What lines of the data hold the string "size"? Copy them all.
===
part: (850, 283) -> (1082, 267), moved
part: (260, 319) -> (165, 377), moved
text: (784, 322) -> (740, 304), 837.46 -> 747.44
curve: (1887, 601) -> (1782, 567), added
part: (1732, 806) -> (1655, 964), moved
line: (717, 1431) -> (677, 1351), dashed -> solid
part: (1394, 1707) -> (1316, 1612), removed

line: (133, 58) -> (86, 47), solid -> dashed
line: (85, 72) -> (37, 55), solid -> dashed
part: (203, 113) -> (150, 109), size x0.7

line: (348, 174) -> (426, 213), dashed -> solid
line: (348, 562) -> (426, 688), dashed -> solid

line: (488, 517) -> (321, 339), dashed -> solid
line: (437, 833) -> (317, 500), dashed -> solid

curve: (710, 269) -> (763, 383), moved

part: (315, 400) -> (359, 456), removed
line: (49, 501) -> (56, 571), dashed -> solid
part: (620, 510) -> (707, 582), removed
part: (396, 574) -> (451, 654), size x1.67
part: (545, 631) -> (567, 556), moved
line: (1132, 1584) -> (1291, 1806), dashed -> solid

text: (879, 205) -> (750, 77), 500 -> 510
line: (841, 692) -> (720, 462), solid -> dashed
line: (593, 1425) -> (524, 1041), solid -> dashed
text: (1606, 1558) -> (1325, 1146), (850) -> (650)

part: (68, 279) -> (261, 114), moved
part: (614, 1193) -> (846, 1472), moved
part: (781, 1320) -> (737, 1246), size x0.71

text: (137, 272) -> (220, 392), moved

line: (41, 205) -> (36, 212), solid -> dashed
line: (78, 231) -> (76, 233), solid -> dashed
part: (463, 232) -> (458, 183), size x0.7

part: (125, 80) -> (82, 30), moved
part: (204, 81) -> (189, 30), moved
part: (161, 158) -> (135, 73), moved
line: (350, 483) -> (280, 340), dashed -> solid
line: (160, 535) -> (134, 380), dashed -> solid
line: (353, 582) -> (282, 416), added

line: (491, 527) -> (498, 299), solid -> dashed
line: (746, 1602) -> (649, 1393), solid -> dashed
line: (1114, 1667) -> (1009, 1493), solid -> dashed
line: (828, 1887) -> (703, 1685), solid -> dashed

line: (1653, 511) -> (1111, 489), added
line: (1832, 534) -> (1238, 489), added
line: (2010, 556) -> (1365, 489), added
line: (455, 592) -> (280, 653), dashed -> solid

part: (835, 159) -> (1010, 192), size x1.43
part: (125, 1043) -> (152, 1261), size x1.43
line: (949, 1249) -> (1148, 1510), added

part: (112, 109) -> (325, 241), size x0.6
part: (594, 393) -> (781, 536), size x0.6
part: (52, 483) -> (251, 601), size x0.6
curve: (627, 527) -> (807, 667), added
===
» Task result
part: (203, 113) -> (150, 109), size x0.7
part: (396, 574) -> (451, 654), size x1.67
part: (781, 1320) -> (737, 1246), size x0.71
part: (463, 232) -> (458, 183), size x0.7
part: (835, 159) -> (1010, 192), size x1.43
part: (125, 1043) -> (152, 1261), size x1.43
part: (112, 109) -> (325, 241), size x0.6
part: (594, 393) -> (781, 536), size x0.6
part: (52, 483) -> (251, 601), size x0.6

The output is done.